Hoewel deze pinguïns slechts één broedsel per jaar grootbrengen, kan een gekoppeld paar proberen een tweede of zelfs een derde nest te beginnen als eerdere nesten mislukken of kuikens sterven. Deze vogels beginnen met broeden wanneer ze 2-3 jaar oud zijn en kunnen levenslang paren, hoewel echtscheidingen zullen plaatsvinden als het fokken niet lukt.
Behoud van kleine pinguïns
Alleen de witvleugelige ondersoorten van deze pinguïns worden als bedreigd beschouwd. Alle kleine pinguïns worden echter beschermd door een verscheidenheid aan wetgeving, niet alleen als inheems wild, maar ook vanwege hun culturele en spirituele betekenis voor Australië, Tasmanië en Nieuw-Zeeland. Invasieve roofdieren kunnen bijzonder verwoestend zijn voor kleine pinguïnkolonies, en honden, katten, vossen en fretten hebben in het verleden allemaal een zware tol van deze vogels gehad. Klimaatverandering die populaties van geschikte prooivissen verandert, kan problemen veroorzaken voor kleine pinguïns, en deze vogels lopen ook een groot risico door olielozingen en vervuiling. Waar nestkolonies zich in de buurt van voorstedelijke gebieden bevinden, worden kleine pinguïns ook bedreigd door botsingen met voertuigen.

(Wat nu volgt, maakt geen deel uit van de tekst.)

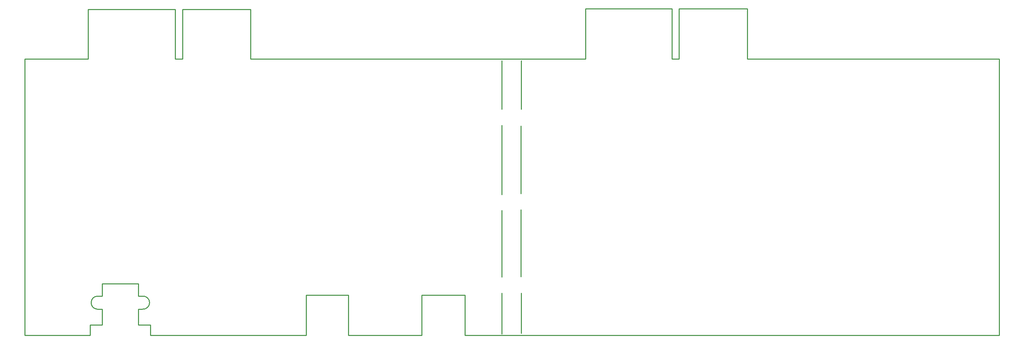
<source format=gko>
G04*
G04 #@! TF.GenerationSoftware,Altium Limited,Altium Designer,21.6.4 (81)*
G04*
G04 Layer_Color=8388736*
%FSLAX25Y25*%
%MOIN*%
G70*
G04*
G04 #@! TF.SameCoordinates,EA33D638-3998-4E8D-B273-0A36DB5C1B2A*
G04*
G04*
G04 #@! TF.FilePolarity,Positive*
G04*
G01*
G75*
%ADD54C,0.01000*%
D54*
X217500Y126500D02*
G03*
X217500Y139500I554J6500D01*
G01*
X173000D02*
G03*
X172500Y126500I-9J-6509D01*
G01*
X594500Y325500D02*
Y374000D01*
X575000Y373000D02*
Y374000D01*
Y325500D02*
Y373000D01*
X594000Y241500D02*
Y309000D01*
X575000Y240500D02*
Y309500D01*
X594000Y159000D02*
Y225500D01*
X575000Y158500D02*
Y225000D01*
X594500Y102500D02*
Y142500D01*
X575000Y102000D02*
Y142500D01*
X1050000Y100500D02*
X1070000D01*
X638500Y375500D02*
X658500D01*
X100500Y100500D02*
Y375500D01*
X163500D01*
Y425000D01*
X250000D01*
Y375500D02*
Y425000D01*
Y375500D02*
X257500D01*
Y425000D01*
X325000D01*
Y375500D02*
Y425000D01*
Y375500D02*
X600000D01*
X575000D02*
X638500D01*
X658500D02*
Y425500D01*
X744500D01*
Y375500D02*
Y425500D01*
Y375500D02*
X751500D01*
Y425500D01*
X819500D01*
Y375500D02*
Y425500D01*
Y375500D02*
X1070000D01*
Y100500D02*
Y375500D01*
X538500Y100500D02*
X1050000Y100500D01*
X538500Y100500D02*
Y140500D01*
X495500D02*
X538500D01*
X495500Y100500D02*
Y140500D01*
X422500Y100500D02*
X495500D01*
X422500D02*
Y140500D01*
X380500D02*
X422500D01*
X380500Y100500D02*
Y140500D01*
X225500Y100500D02*
X380500D01*
X225500D02*
Y111000D01*
X213500D02*
X225500D01*
X213500D02*
Y126500D01*
X217500D01*
X213500Y139500D02*
X217500D01*
X213500D02*
Y152000D01*
X177500D02*
X213500D01*
X177500Y139500D02*
Y152000D01*
X173000Y139500D02*
X177500D01*
X172500Y126500D02*
X177500D01*
Y111000D02*
Y126500D01*
X165500Y111000D02*
X177500D01*
X165500Y100500D02*
Y111000D01*
X100500Y100500D02*
X165500D01*
M02*

</source>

Tips voor vogelaars in de achtertuin
Deze vogels zijn geen soorten in de achtertuin en kunnen niet worden aangetrokken door werven of tuinen. Huizen langs geschikte kustlijnen kunnen kleine pinguïnbezoekers krijgen, en dergelijke waarnemingen moeten worden gemeld aan de juiste autoriteiten zodat beschermende instandhoudingsmaatregelen kunnen worden genomen.
Hoe deze vogel te vinden
Kleine pinguïns passen zich goed aan gevangenschap aan en zijn te zien in dierentuinen en aquaria over de hele wereld. Vogelaars die kleine pinguïns aan hun levenslijst willen toevoegen, kunnen tourmogelijkheden onderzoeken, waaronder nachtelijke "parade" -spektakels waar kleine pinguïns nestelen en slapen, waarbij ze onder toezicht naar wilde pinguïns kijken terwijl de stress voor de vogels wordt geminimaliseerd.
Ontdek meer soorten in deze familie
Alle pinguïns maken deel uit van de vogelfamilie Spheniscidae en ze zijn allemaal favoriet bij vogelaars en niet-vogelaars. Er zijn veel leuke feiten over pinguïns te leren, en verschillende soorten hebben hun eigen unieke eigenschappen, zoals:
Vergeet niet om onze andere informatiebladen over het profiel van wilde vogels te bekijken voor meer informatie over al uw favoriete soorten.